(Data for the task begins)

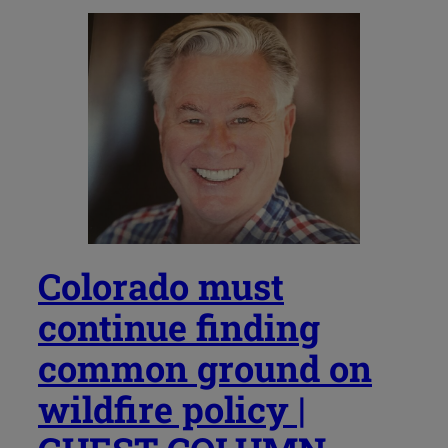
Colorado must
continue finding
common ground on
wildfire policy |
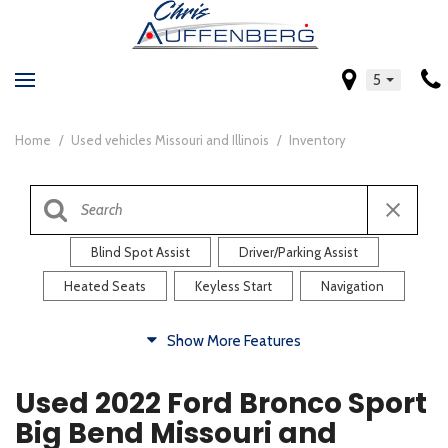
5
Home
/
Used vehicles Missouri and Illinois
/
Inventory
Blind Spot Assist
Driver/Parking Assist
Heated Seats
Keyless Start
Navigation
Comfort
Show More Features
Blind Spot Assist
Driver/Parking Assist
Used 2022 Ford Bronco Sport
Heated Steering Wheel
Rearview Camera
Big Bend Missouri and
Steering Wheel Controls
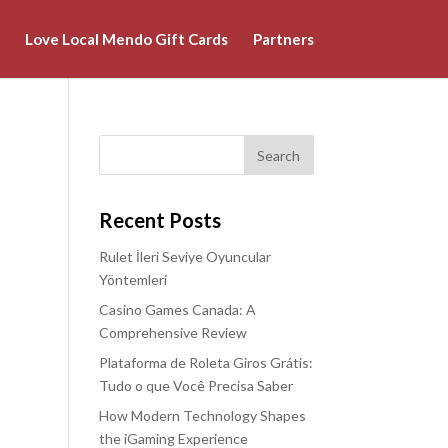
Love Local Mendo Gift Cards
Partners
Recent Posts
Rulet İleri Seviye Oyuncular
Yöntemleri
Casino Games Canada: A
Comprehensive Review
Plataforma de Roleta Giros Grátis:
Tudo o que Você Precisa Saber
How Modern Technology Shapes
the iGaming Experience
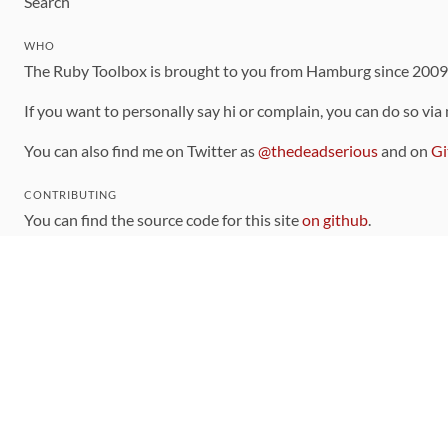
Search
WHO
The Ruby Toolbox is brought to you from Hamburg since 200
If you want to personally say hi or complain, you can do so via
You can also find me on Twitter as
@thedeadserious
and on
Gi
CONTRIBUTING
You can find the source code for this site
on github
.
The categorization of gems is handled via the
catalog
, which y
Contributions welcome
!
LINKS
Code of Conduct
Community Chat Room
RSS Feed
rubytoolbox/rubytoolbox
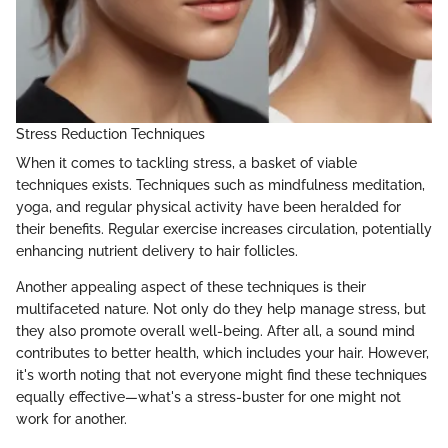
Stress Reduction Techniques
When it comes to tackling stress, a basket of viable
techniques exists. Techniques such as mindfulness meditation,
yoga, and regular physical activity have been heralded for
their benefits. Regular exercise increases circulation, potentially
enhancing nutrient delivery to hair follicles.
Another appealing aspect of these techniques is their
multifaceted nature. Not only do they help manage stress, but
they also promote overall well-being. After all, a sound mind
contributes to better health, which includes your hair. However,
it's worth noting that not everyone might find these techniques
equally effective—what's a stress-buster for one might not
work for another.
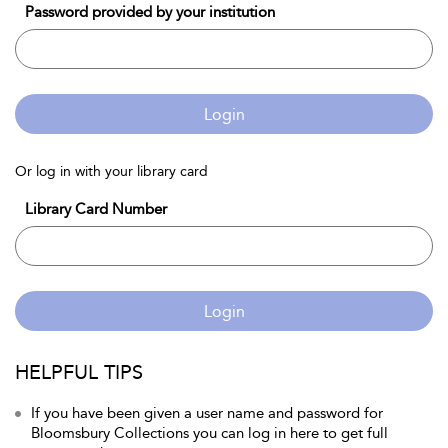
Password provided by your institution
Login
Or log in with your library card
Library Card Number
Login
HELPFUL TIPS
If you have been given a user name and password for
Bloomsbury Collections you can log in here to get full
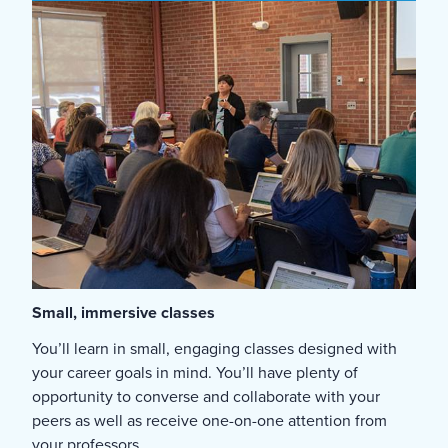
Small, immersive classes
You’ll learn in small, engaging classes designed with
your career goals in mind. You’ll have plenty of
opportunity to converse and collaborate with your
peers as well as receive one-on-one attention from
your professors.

(Data for the task ends)

Action item -
Set out the material once more, exact in every line, with no images.

Result of the exercise -
Colorado must
continue finding
common ground on
wildfire policy |
5
Home
/
Used vehicles Missouri and Illinois
/
Inventory
Blind Spot Assist
Driver/Parking Assist
Heated Seats
Keyless Start
Navigation
Comfort
Show More Features
Blind Spot Assist
Driver/Parking Assist
Used 2022 Ford Bronco Sport
Heated Steering Wheel
Rearview Camera
Big Bend Missouri and
Steering Wheel Controls
Love Local Mendo Gift Cards
Partners
Recent Posts
Rulet İleri Seviye Oyuncular
Yöntemleri
Casino Games Canada: A
Comprehensive Review
Plataforma de Roleta Giros Grátis:
Tudo o que Você Precisa Saber
How Modern Technology Shapes
the iGaming Experience
Search
WHO
The Ruby Toolbox is brought to you from Hamburg since 200
If you want to personally say hi or complain, you can do so via
You can also find me on Twitter as
@thedeadserious
and on
Gi
CONTRIBUTING
You can find the source code for this site
on github
.
The categorization of gems is handled via the
catalog
, which y
Contributions welcome
!
LINKS
Code of Conduct
Community Chat Room
RSS Feed
rubytoolbox/rubytoolbox
Stress Reduction Techniques
When it comes to tackling stress, a basket of viable
techniques exists. Techniques such as mindfulness meditation,
yoga, and regular physical activity have been heralded for
their benefits. Regular exercise increases circulation, potentially
enhancing nutrient delivery to hair follicles.
Another appealing aspect of these techniques is their
multifaceted nature. Not only do they help manage stress, but
they also promote overall well-being. After all, a sound mind
contributes to better health, which includes your hair. However,
it's worth noting that not everyone might find these techniques
equally effective—what's a stress-buster for one might not
work for another.
Password provided by your institution
Login
Or log in with your library card
Library Card Number
Login
HELPFUL TIPS
If you have been given a user name and password for
Bloomsbury Collections you can log in here to get full
Small, immersive classes
You’ll learn in small, engaging classes designed with
your career goals in mind. You’ll have plenty of
opportunity to converse and collaborate with your
peers as well as receive one-on-one attention from
your professors.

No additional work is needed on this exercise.